Classical monocytes migrate to sites of inflammation in the body, where they differentiate further to produce a range of specialized immune cells that activate other components of the immune response. "We were interested in whether or not non-classical monocytes might also be able to regulate other types of immune cells in addition to acting as lookouts," says Duchêne. The problem was that no specific marker, with which they could be reliably identified, had been found for them. But this obstacle has now been overcome. In the course of their studies on mice, Duchêne and his colleagues characterized a specific surface protein as a suitable marker with which to track non-classical monocytes. "The protein concerned (PD-L1) is a known and well-studied molecule that is found on the surface of cancer cells and serves to inactivate the immune response to malignant tumor cells. "It was a great surprise for us to discover that this protein is also strongly expressed on the surface of non-classical monocytes," says Bianchini, who is first joint author on the study.

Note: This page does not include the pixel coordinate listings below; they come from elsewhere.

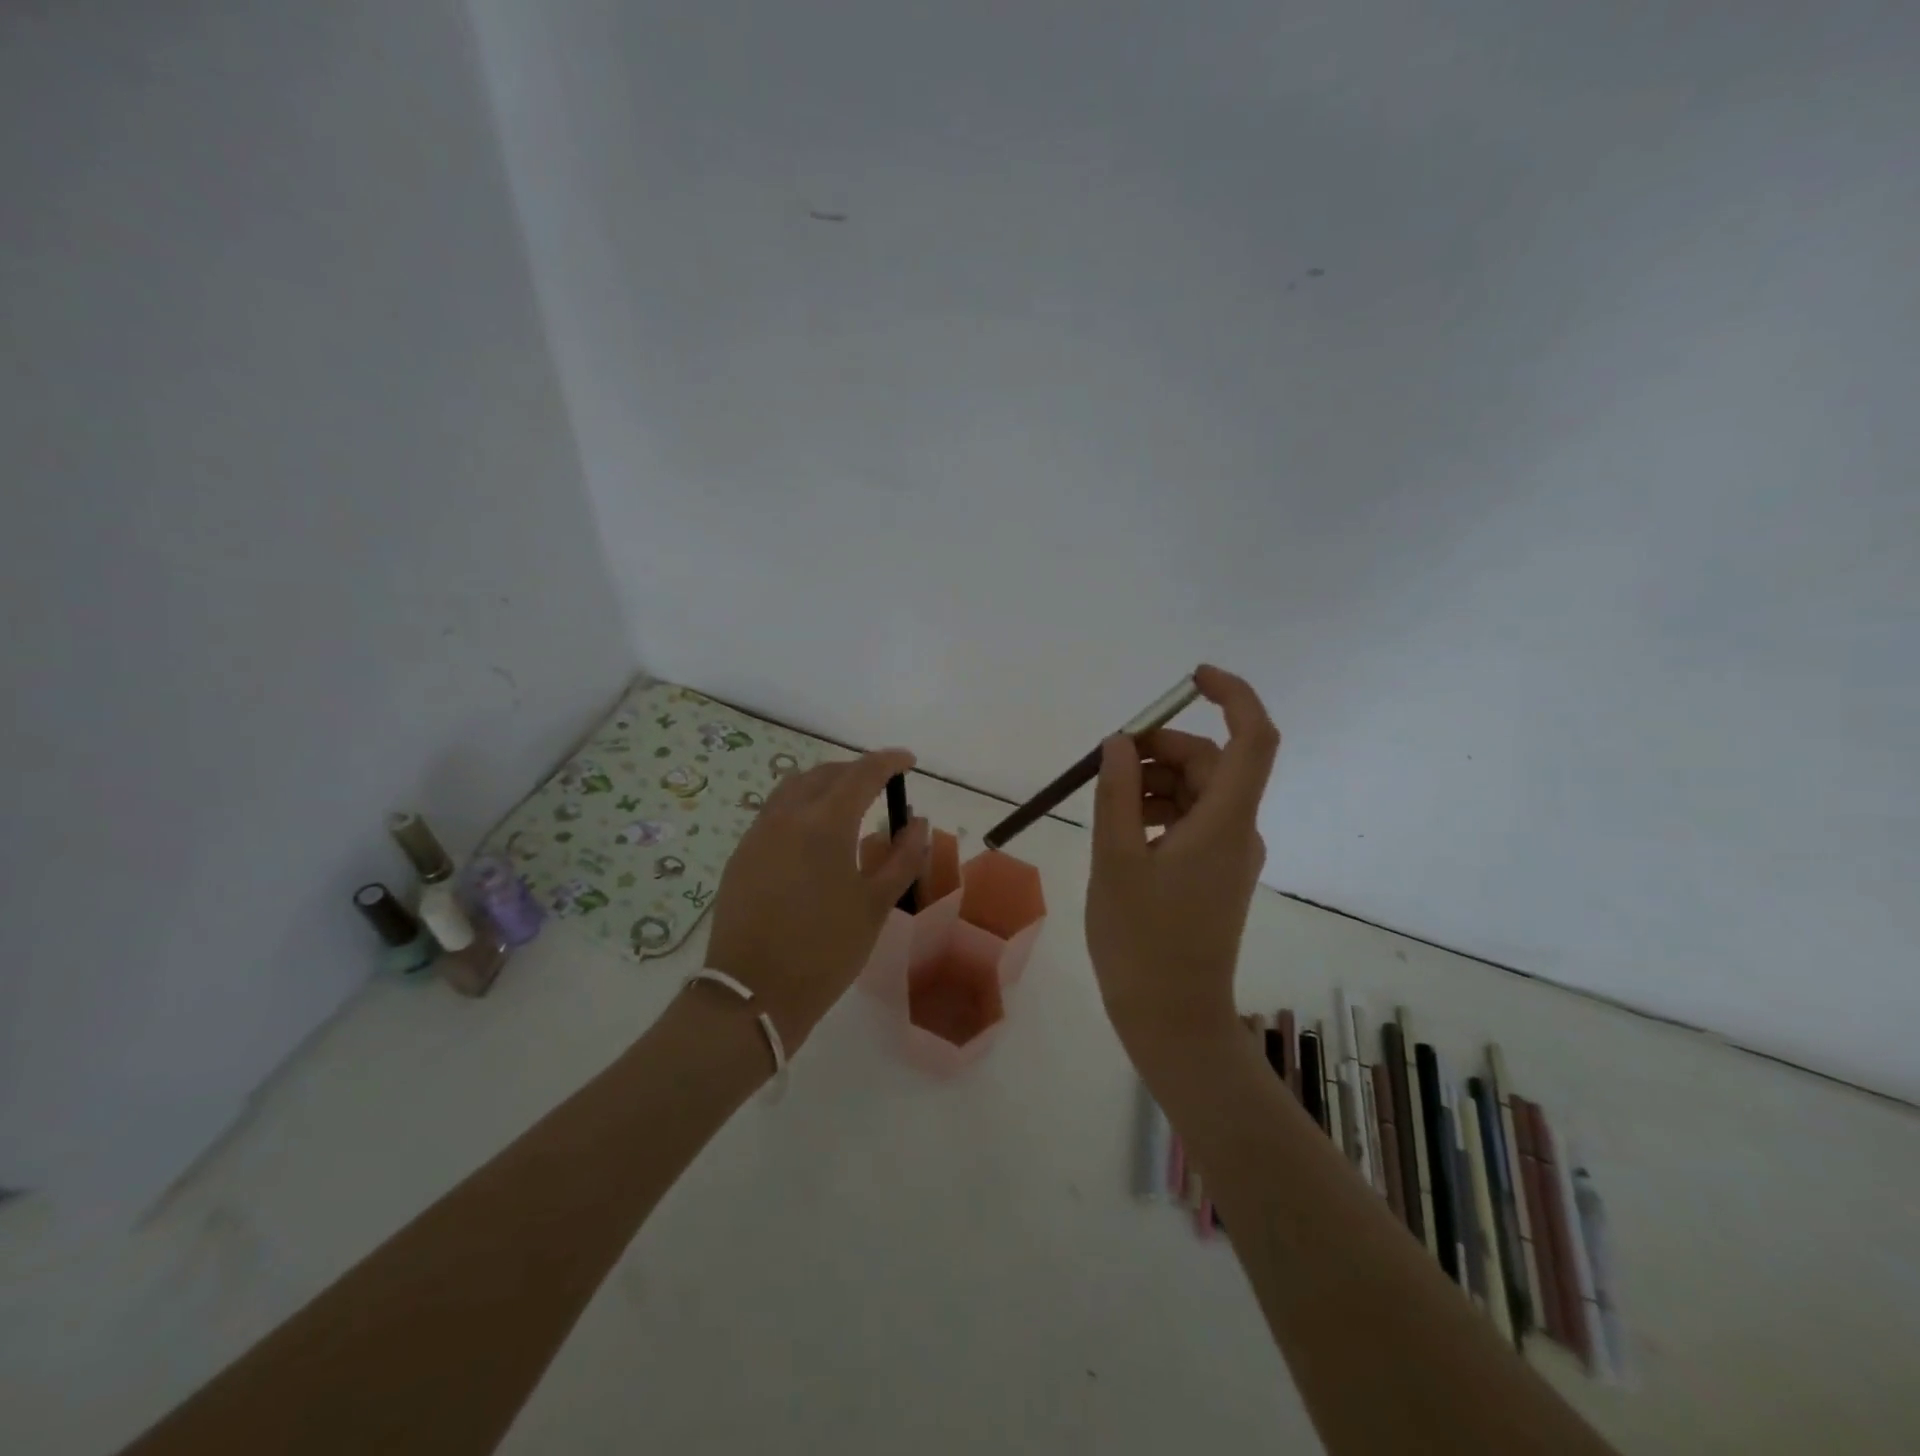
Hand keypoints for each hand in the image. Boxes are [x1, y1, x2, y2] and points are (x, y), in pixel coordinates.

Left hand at [701, 749, 928, 1051]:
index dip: (889, 761)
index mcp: (825, 822)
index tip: (909, 761)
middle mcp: (787, 815)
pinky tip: (812, 835)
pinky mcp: (741, 854)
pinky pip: (775, 812)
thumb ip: (902, 857)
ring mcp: (758, 833)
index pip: (862, 773)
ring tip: (847, 803)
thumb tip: (918, 821)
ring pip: (794, 787)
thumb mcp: (876, 904)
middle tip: (880, 784)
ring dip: (824, 784)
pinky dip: (800, 806)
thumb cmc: (826, 949)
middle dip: (856, 771)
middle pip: (825, 774)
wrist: (752, 993)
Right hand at [1084, 665, 1279, 1066]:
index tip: (1190, 679)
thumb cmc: (1141, 939)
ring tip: (1106, 805)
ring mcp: (1231, 854)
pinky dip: (1159, 811)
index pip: (1253, 737)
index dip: (1232, 695)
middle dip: (1161, 750)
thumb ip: (1117, 793)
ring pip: (1198, 792)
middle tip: (1108, 763)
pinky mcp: (1217, 873)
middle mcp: (1240, 831)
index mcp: (1225, 822)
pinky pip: (1192, 821)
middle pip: (1212, 763)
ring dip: (1155, 783)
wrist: (1172, 1017)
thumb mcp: (1115, 858)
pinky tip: (1122, 831)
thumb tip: (1120, 743)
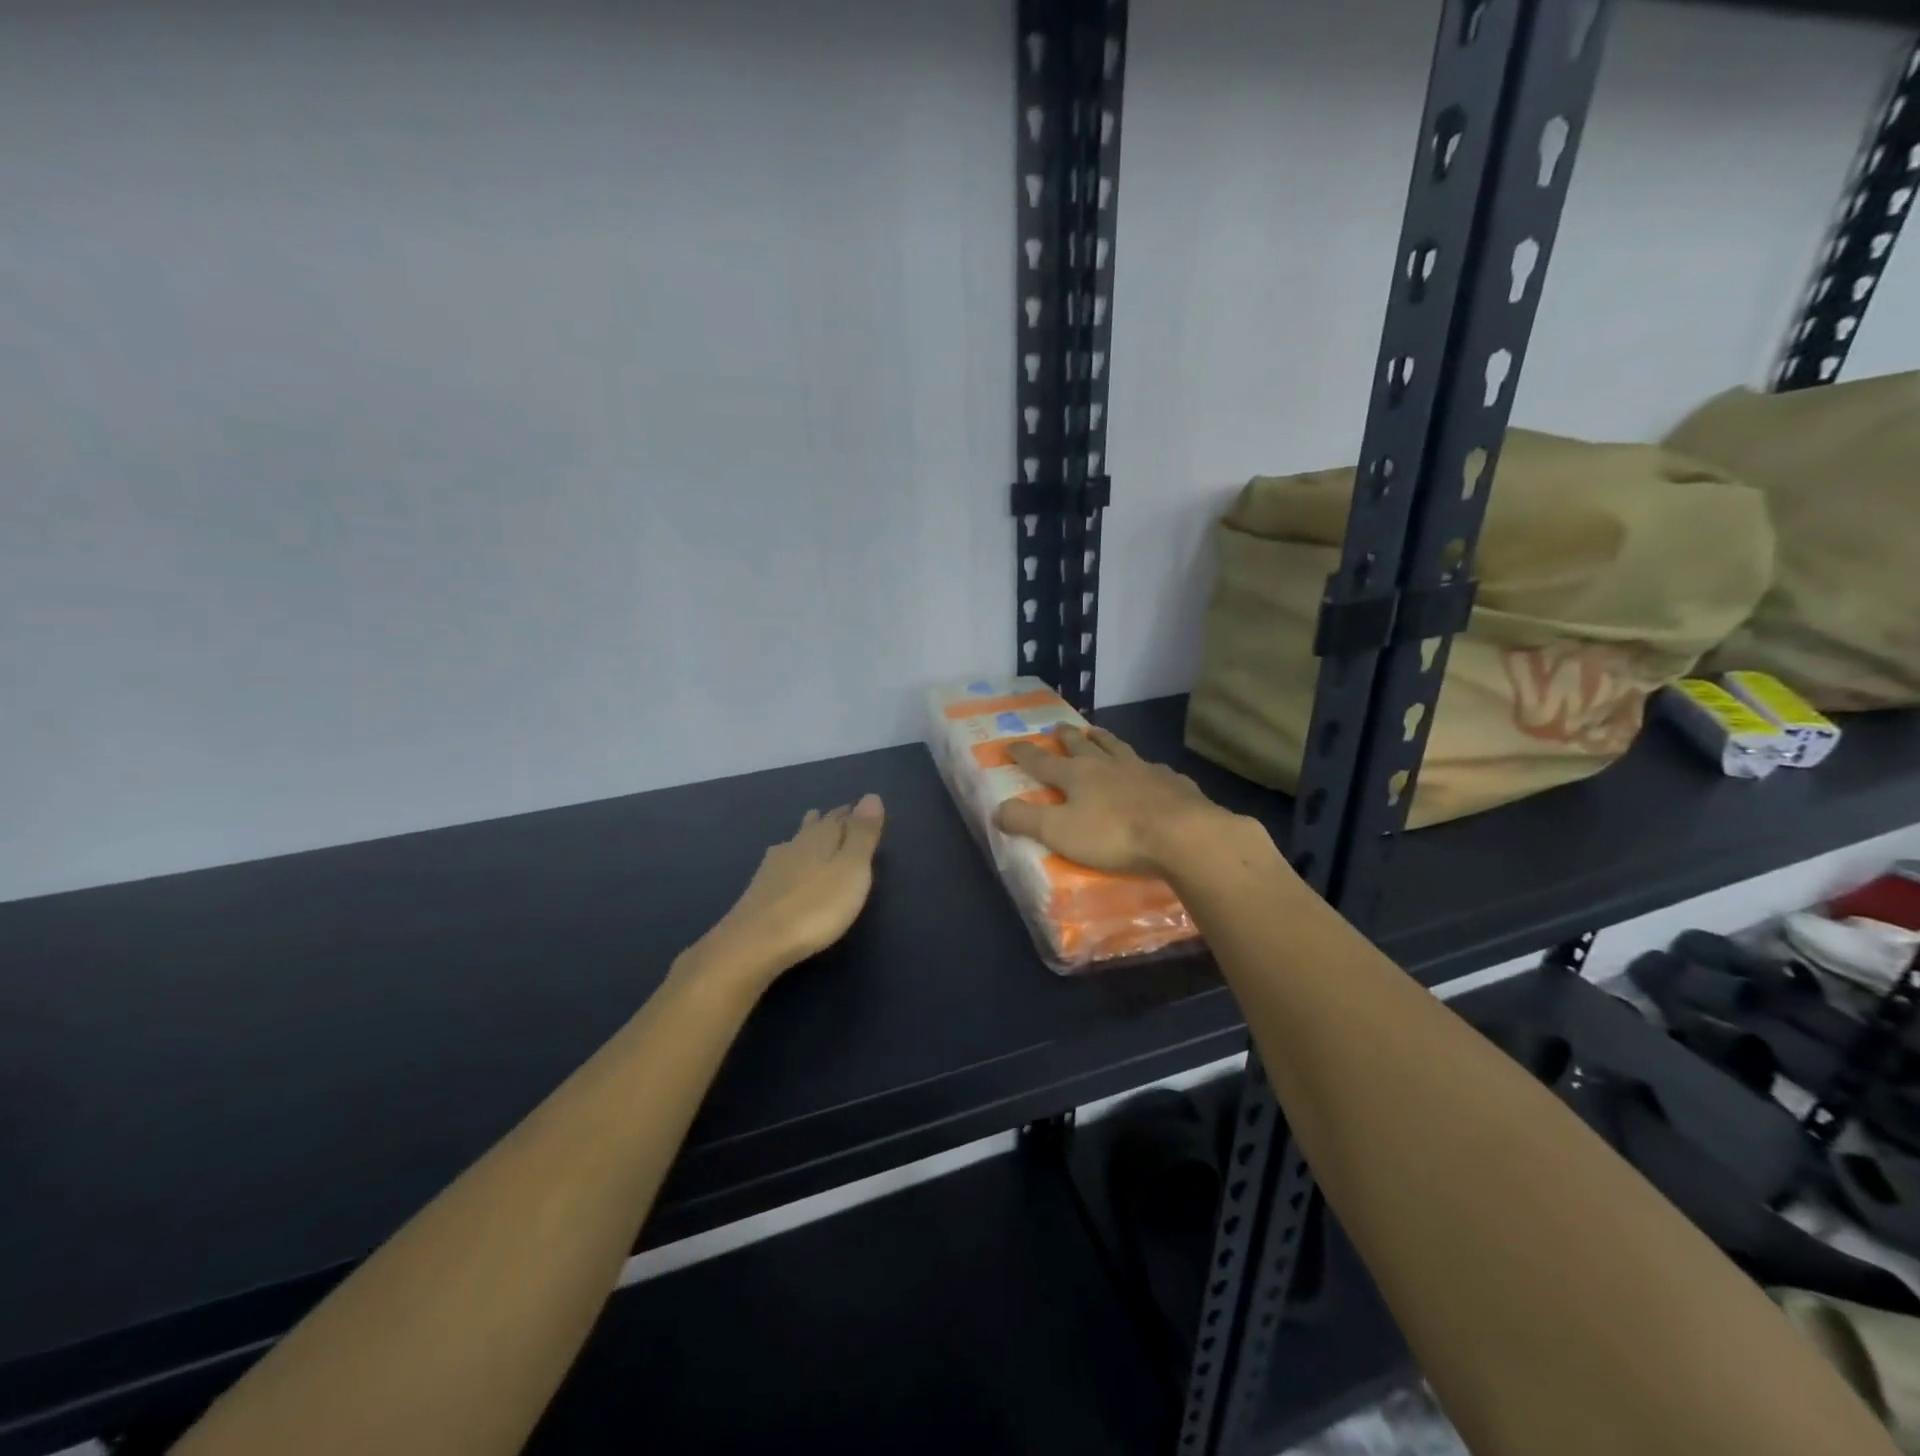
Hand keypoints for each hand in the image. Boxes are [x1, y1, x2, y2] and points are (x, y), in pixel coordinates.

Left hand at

The new marker made it possible for the authors of the new study to show that classical monocytes, which develop in the bone marrow, are converted into non-classical monocytes when they first come into contact with specialized blood vessels in the vicinity of the cortical bone.
"This is the first experimental proof that both types of monocytes originate in the bone marrow. Altered conditions in this microenvironment, caused by inflammation reactions, for instance can have a negative effect on the conversion process," explains Megens. "We have shown that this is in fact the case in the bone marrow of aging mice."
In addition, the team demonstrated that non-classical monocytes are not bit players in the adaptive immune system. They can do more than acting as sentinels that raise the alarm. They are able to infiltrate a specific type of inflamed tissue - known as tertiary lymphatic organs - for instance in the context of myocardial infarction, where they function as direct regulators of the adaptive immune response by modulating the activities of specific subsets of other immune cells. "Our new marker has shown itself to be a very valuable tool, and it will help to further elucidate the biological roles of non-classical monocytes," says Weber. "It might even allow us to discover new molecular mechanisms that contribute to the development of inflammatory disorders such as cardiovascular disease and cancer."